Exercise data —
◇ ◇ ◇ ◇

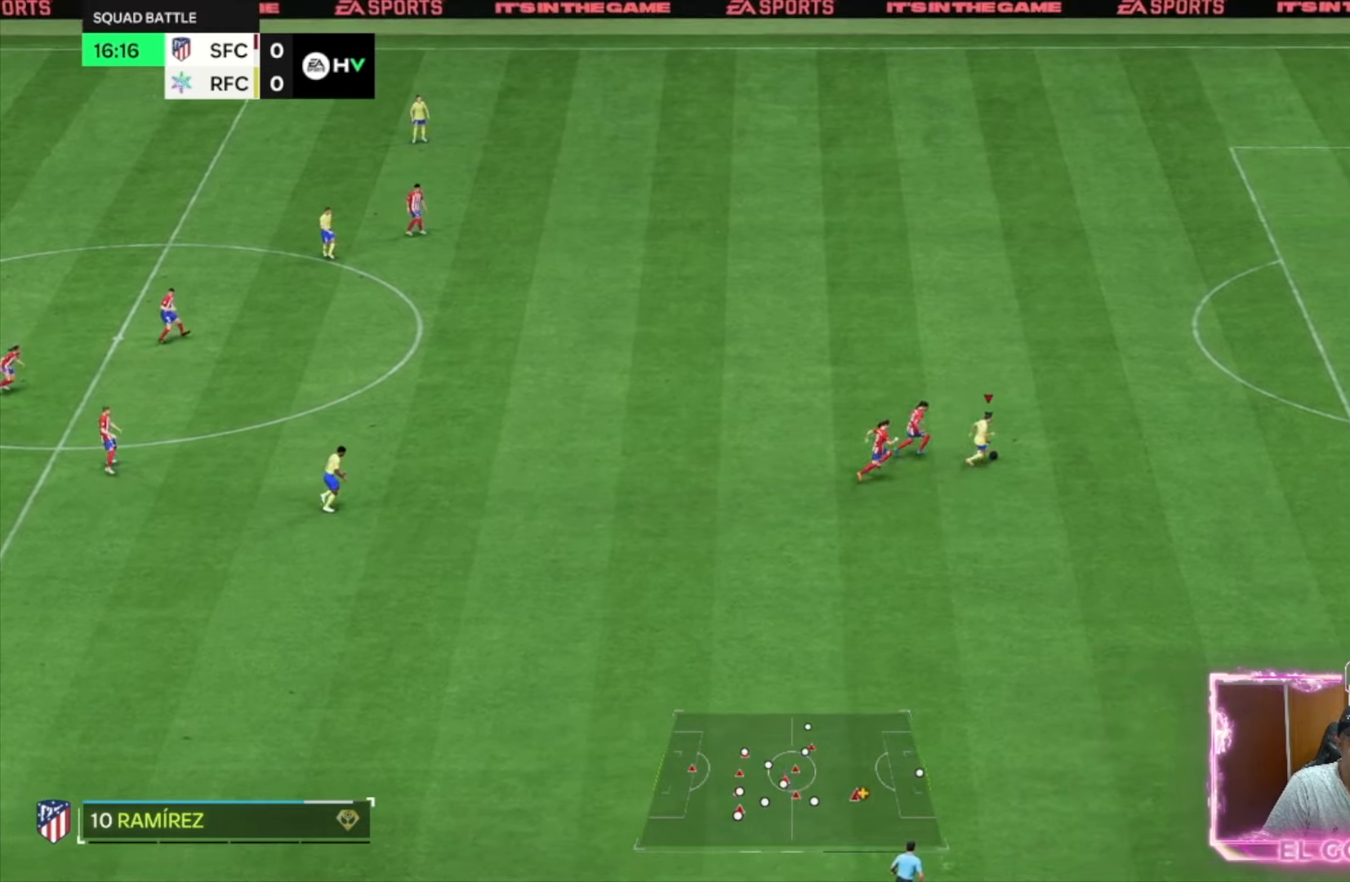
{"buttons": ["R1"], "left_stick": "down-right", "right_stick": "center", "events": []}
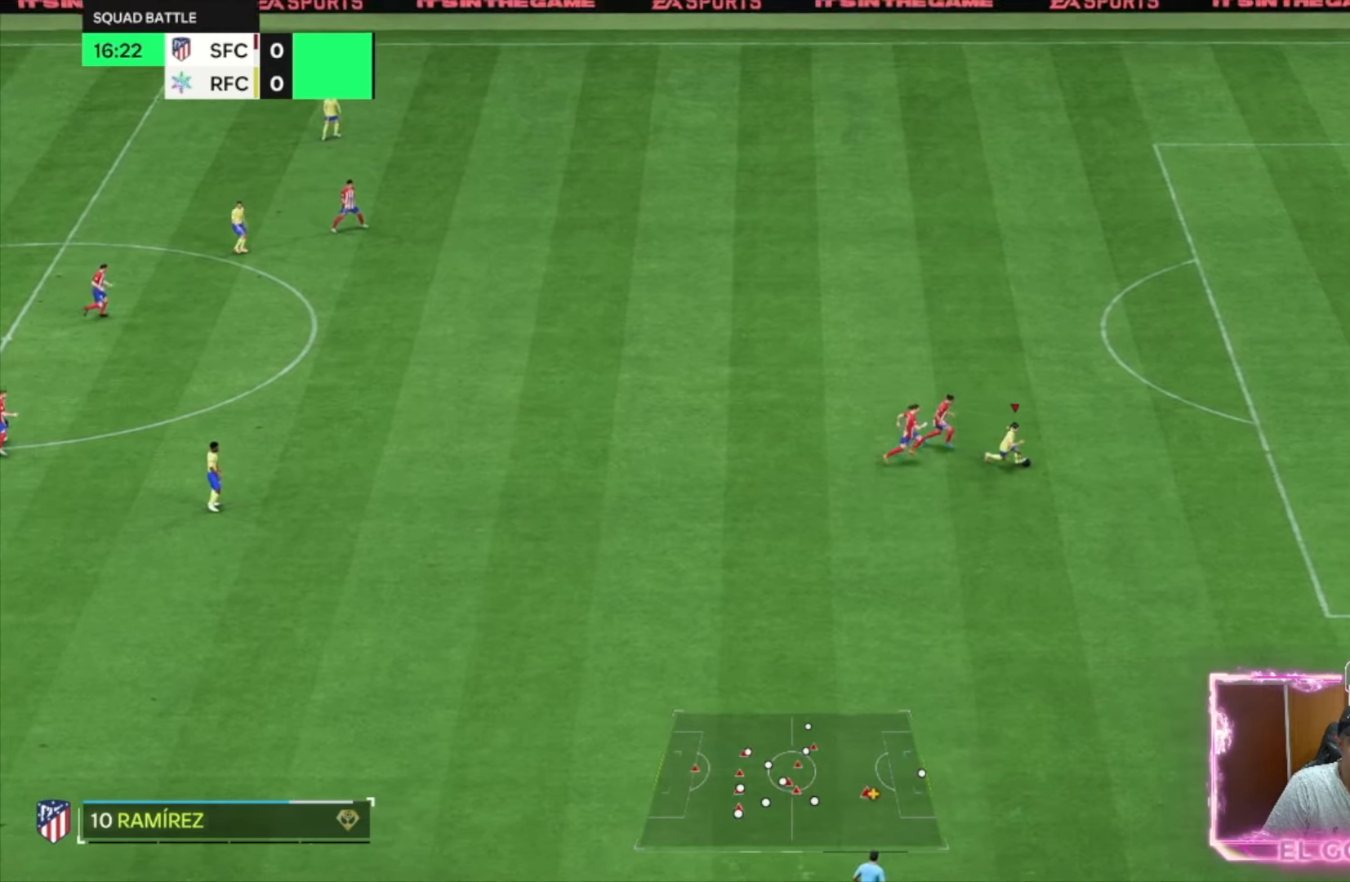
{"buttons": ["R1"], "left_stick": "down-right", "right_stick": "center", "events": []}
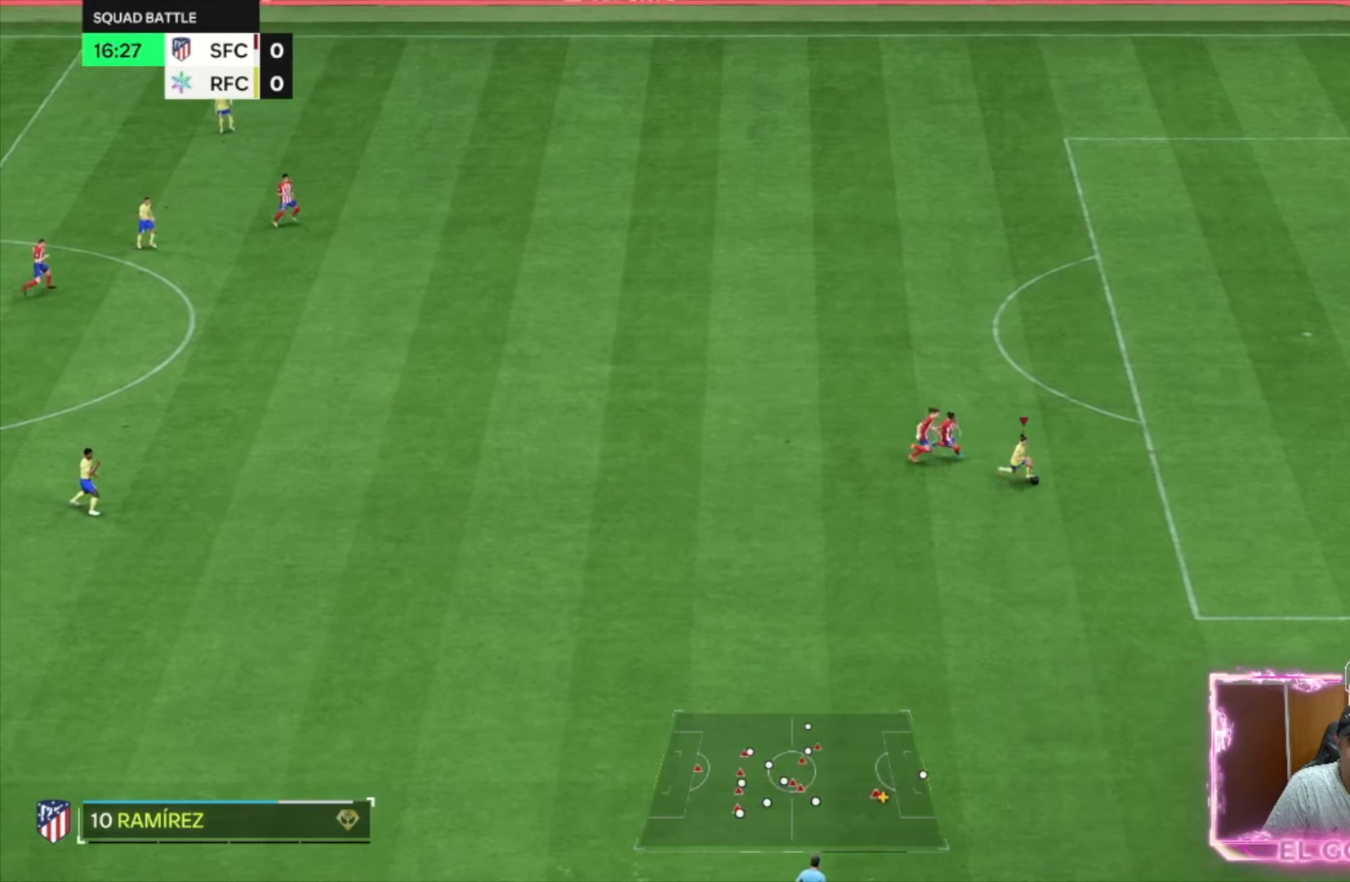
{"buttons": ["R1"], "left_stick": "down-right", "right_stick": "center", "events": []}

◇ ◇ ◇ ◇

Reproduce the full material exactly, excluding the pictures.

Result below —
{"buttons": ["R1"], "left_stick": "down-right", "right_stick": "center", "events": []}
{"buttons": ["R1"], "left_stick": "down-right", "right_stick": "center", "events": []}
{"buttons": ["R1"], "left_stick": "down-right", "right_stick": "center", "events": []}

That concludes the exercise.